» **Apply what you read**
1. In the mortgage forum thread, why does the reply to sprocket1200's question about the $3500 penalty decline to work out the figure?
2. Can you return the entries word for word, starting at the line that contains "Lines per view: lens" and ending at the line that contains "dist [0.002883, 0.000289]", with the pictures left out?

# Mortgage broker claims - need appraisal before getting rate freeze



## dcaron (Jul 23, 2009)

Im planning to break my 7y fixed term rate of 5.22% with my current lender (National Bank) on March 8, 2013. This is when I will reach the 5 year mark, and pay a 3 months interest penalty (~$3500). So in March 2013, I will ask NBC and CIBC ( my employer) to make me an offer.

I have also asked a mortgage broker (Dominion Lending Centre) to start looking into 120-day rate holds for me. He claims I must let his lender of choice execute an appraisal before getting a rate freeze. What Im worried about is winding up with the bill for the appraisal, if I choose not to go with DLC.

Is getting an appraisal before getting rate freeze standard practise? Should I look for another broker?

Thanks.


----------



## Cal (Jun 17, 2009)

I would just clarify that if you were to choose to take your business elsewhere that you would not be liable for any expense related to an appraisal.


----------



## sprocket1200 (Aug 21, 2009)

cibc always pay for my appraisals when I renegotiate. just get the new guys to do it.

how could 3 month interest possibly add up to $3500?? ours would only be $1200!


----------



## Maybe Later (Feb 19, 2011)

sprocket1200 said:


> how could 3 month interest possibly add up to $3500?? ours would only be $1200!


Is that a rhetorical question, a boast, a value judgement? The answer is easily calculable from the interest rate posted, which I won't since the OP chose not to disclose the balance in their post.


----------



## marina628 (Dec 14, 2010)

Usually they will only ask to do appraisal when you sign for the application.Do you live in an area where your home may not be worth as much as it was 5 years ago?Generally if there is no issue of equity they wont bother with appraisals.Chances are if you switched the mortgage the bank you go with will cover the legal and appraisal fees.Not sure what they will do to save you on the penalty.Your existing bank may be willing to do a blend and extend rate which will save you some interest plus penalty ,generally they can do them for 3 years+ so in your case will only increase the term by 8 months.

» **Data to process**
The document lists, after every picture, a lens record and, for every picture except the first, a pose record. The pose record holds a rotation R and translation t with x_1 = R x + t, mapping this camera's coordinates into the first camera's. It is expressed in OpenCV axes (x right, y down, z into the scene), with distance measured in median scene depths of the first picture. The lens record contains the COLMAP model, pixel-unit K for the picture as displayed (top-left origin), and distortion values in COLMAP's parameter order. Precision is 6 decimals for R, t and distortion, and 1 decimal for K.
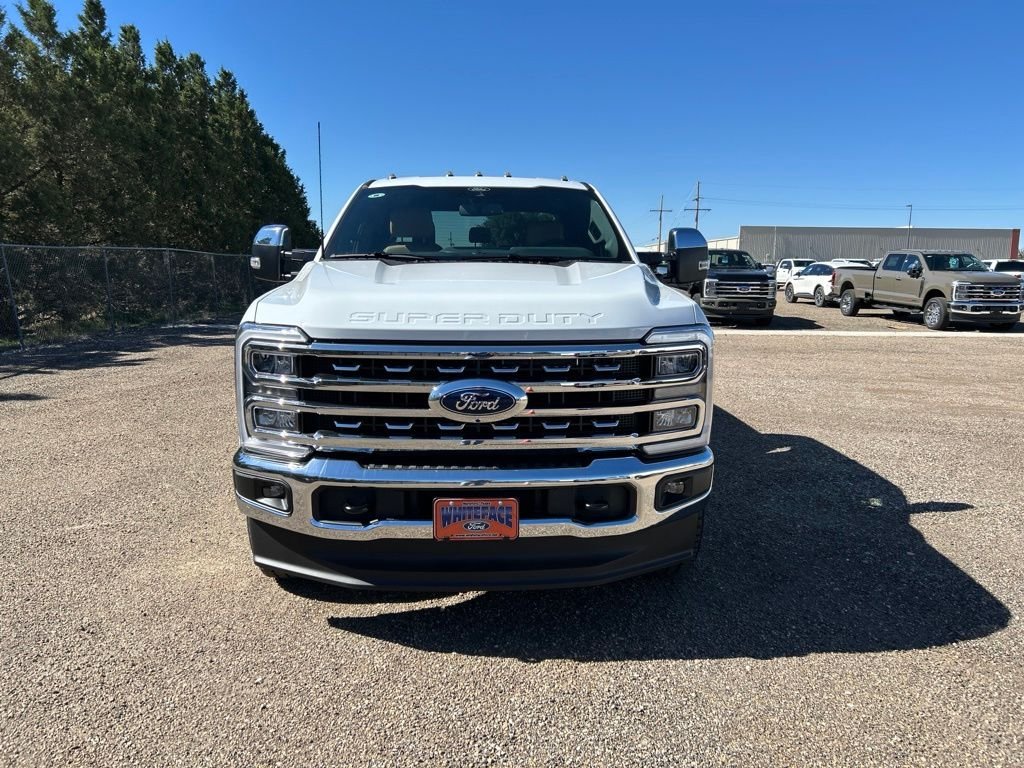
==
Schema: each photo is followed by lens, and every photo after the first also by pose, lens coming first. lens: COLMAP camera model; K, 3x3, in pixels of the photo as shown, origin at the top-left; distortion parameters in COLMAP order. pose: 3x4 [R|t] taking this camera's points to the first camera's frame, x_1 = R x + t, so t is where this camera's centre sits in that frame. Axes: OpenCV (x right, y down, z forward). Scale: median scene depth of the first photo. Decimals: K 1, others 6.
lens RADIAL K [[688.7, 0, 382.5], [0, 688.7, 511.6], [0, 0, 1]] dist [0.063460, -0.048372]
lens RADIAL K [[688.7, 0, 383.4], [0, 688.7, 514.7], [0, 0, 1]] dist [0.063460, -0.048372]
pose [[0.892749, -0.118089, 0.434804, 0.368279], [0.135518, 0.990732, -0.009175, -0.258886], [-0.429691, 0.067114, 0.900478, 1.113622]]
==
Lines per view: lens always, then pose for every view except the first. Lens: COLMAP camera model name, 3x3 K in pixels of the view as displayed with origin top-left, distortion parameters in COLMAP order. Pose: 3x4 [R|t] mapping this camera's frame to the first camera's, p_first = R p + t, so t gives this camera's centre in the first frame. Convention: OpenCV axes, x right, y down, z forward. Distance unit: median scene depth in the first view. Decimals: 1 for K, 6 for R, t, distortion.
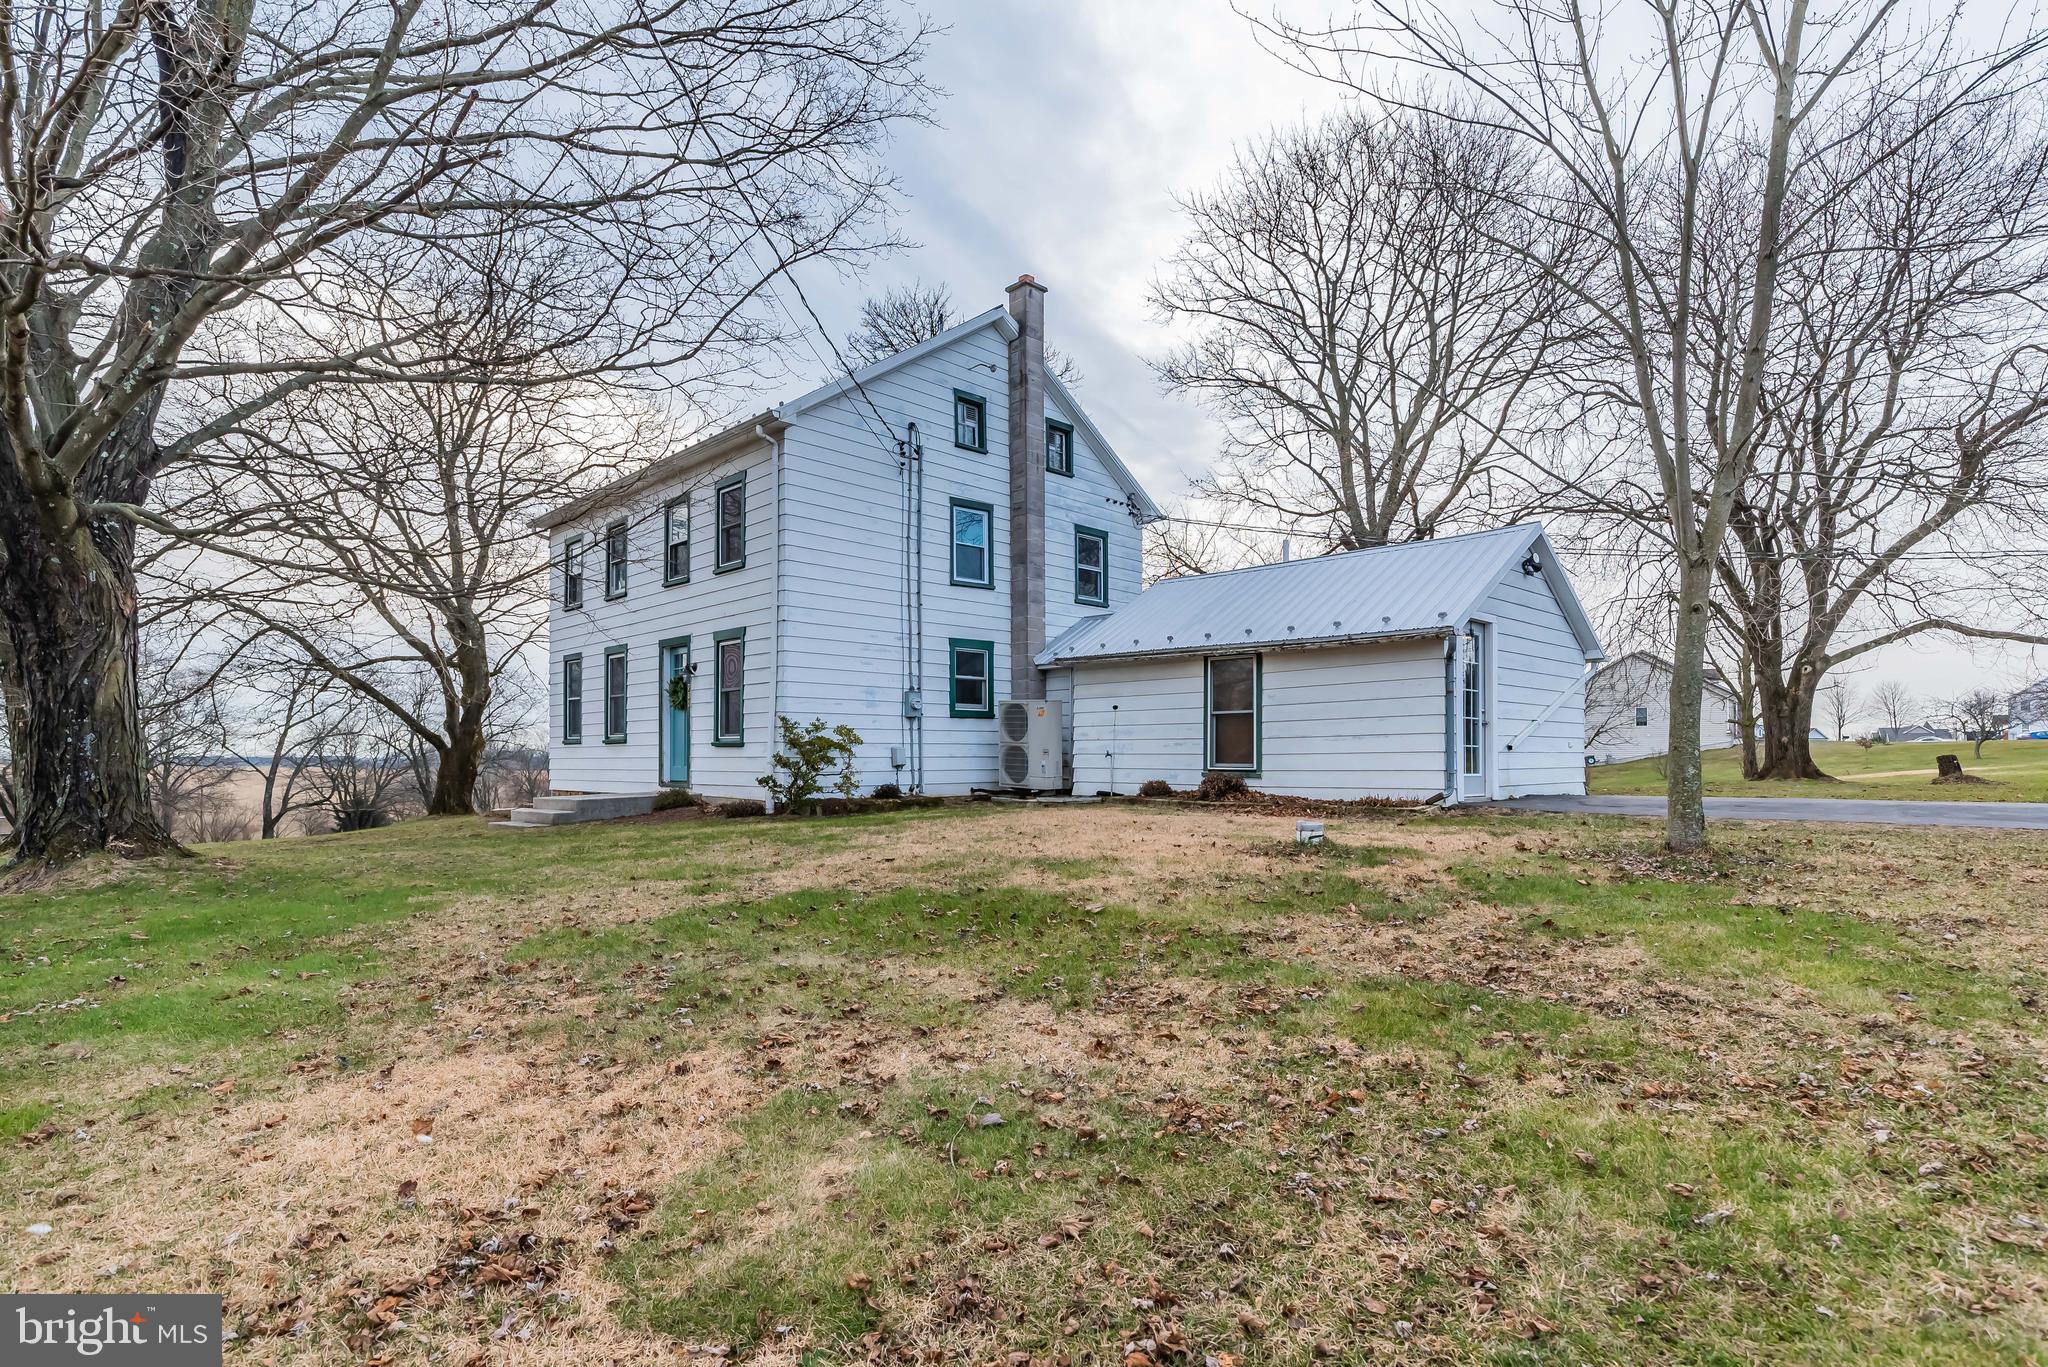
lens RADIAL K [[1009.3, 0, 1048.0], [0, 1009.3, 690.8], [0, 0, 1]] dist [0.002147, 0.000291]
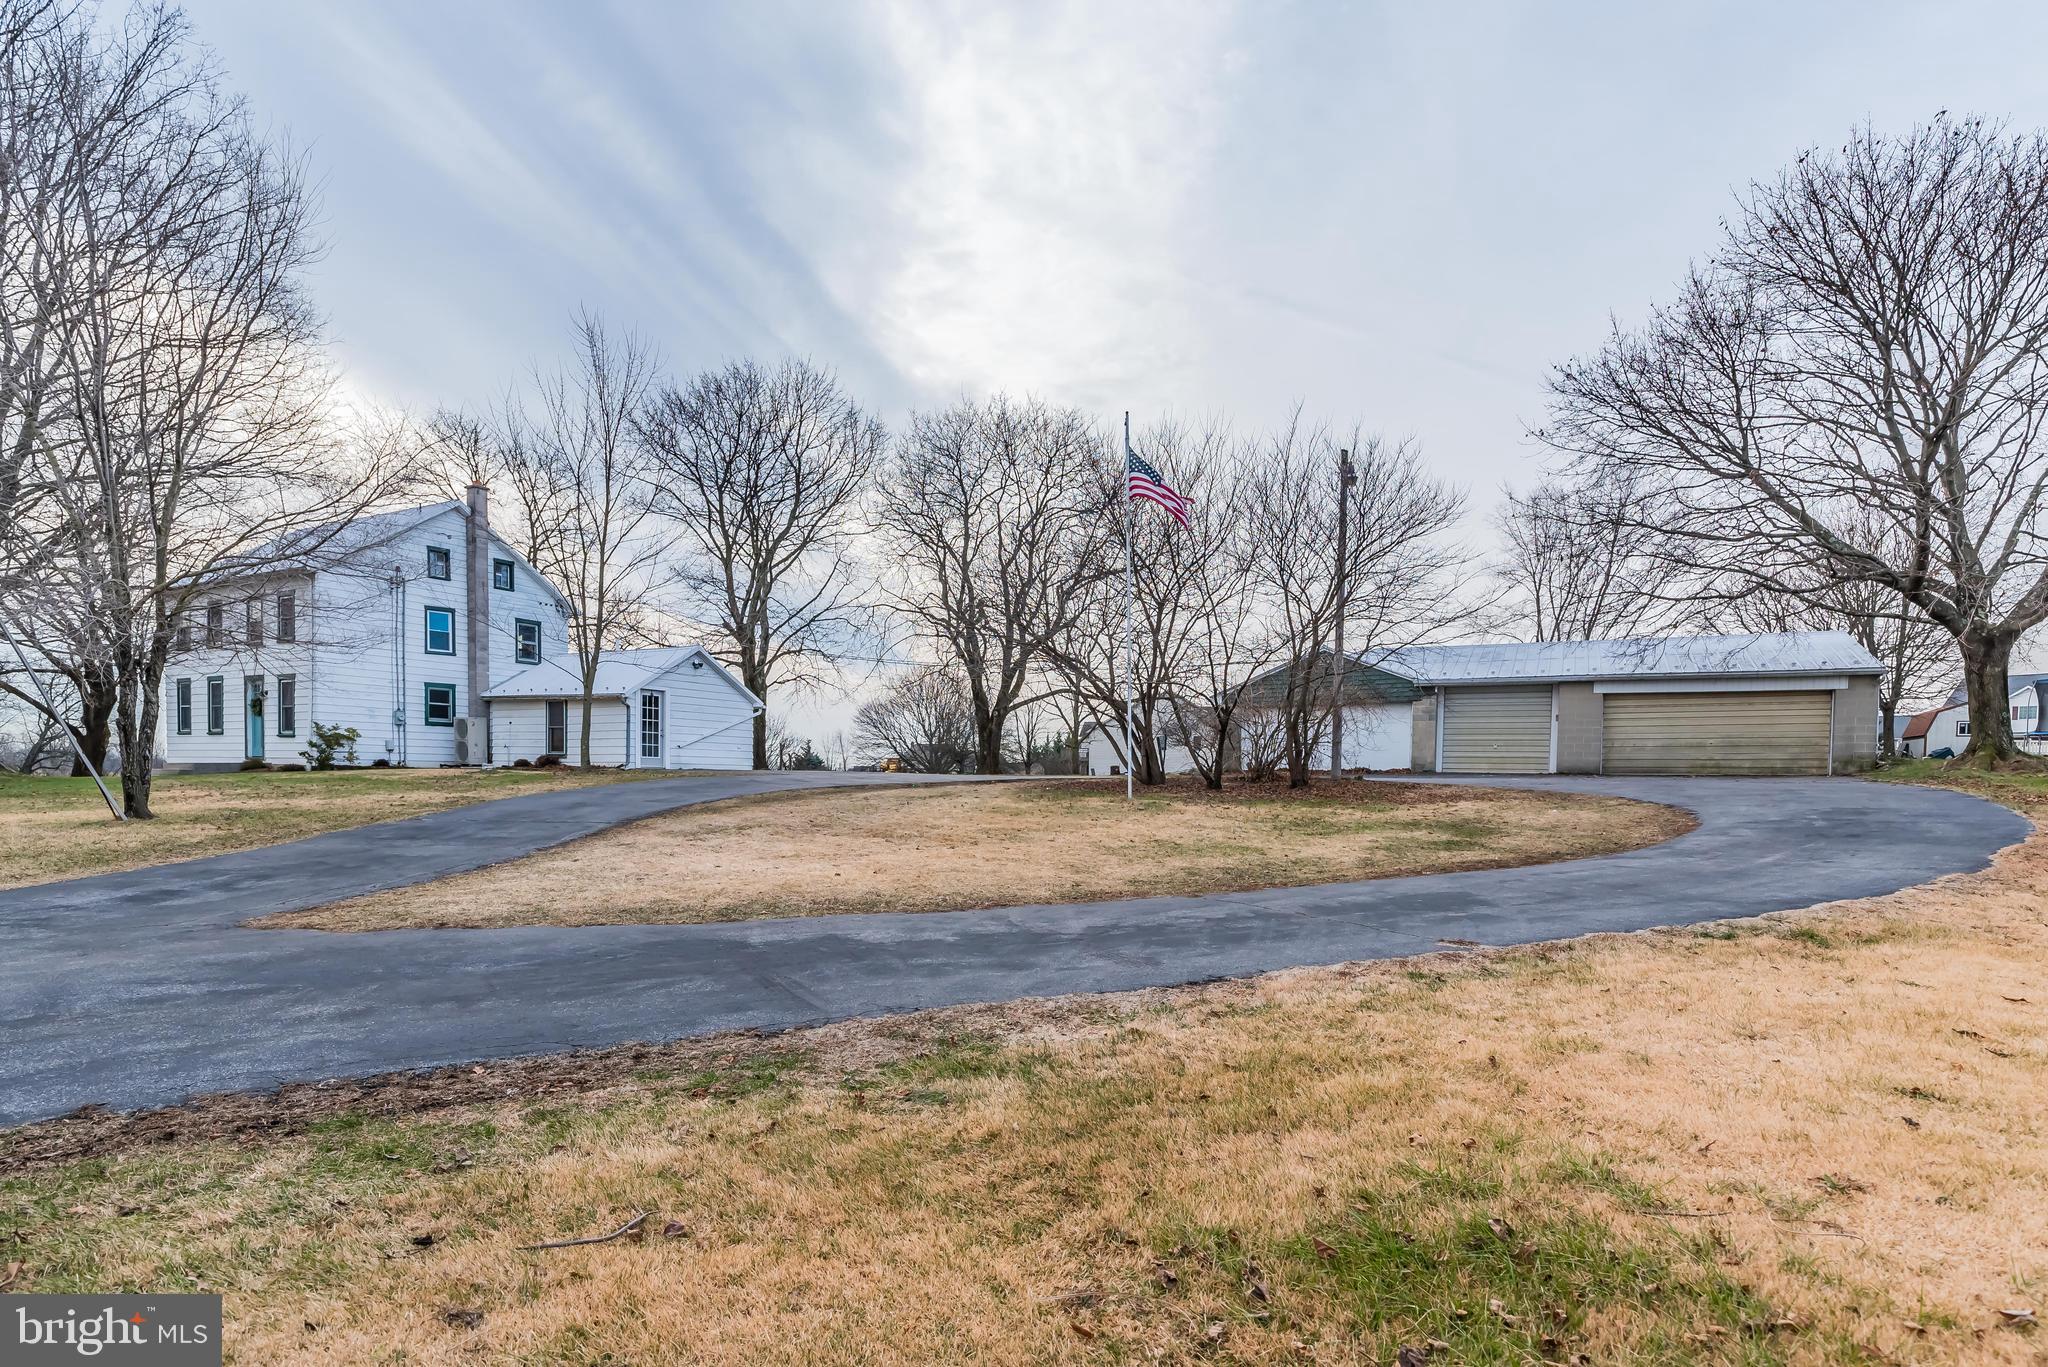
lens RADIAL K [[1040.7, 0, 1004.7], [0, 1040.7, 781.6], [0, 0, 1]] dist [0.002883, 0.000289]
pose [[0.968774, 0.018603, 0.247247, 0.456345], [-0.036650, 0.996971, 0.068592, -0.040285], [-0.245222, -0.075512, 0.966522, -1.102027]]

» **Answer list**
1. The original poster did not disclose the mortgage balance. The penalty could easily be calculated from the posted interest rate, but the reply won't do it without the balance.

2.
Lines per view: lens always, then pose for every view except the first. Lens: COLMAP camera model name, 3x3 K in pixels of the view as displayed with origin top-left, distortion parameters in COLMAP order. Pose: 3x4 [R|t] mapping this camera's frame to the first camera's, p_first = R p + t, so t gives this camera's centre in the first frame. Convention: OpenCV axes, x right, y down, z forward. Distance unit: median scene depth in the first view. Decimals: 1 for K, 6 for R, t, distortion.
lens RADIAL K [[1009.3, 0, 1048.0], [0, 1009.3, 690.8], [0, 0, 1]] dist [0.002147, 0.000291]
lens RADIAL K [[1040.7, 0, 1004.7], [0, 1040.7, 781.6], [0, 0, 1]] dist [0.002883, 0.000289]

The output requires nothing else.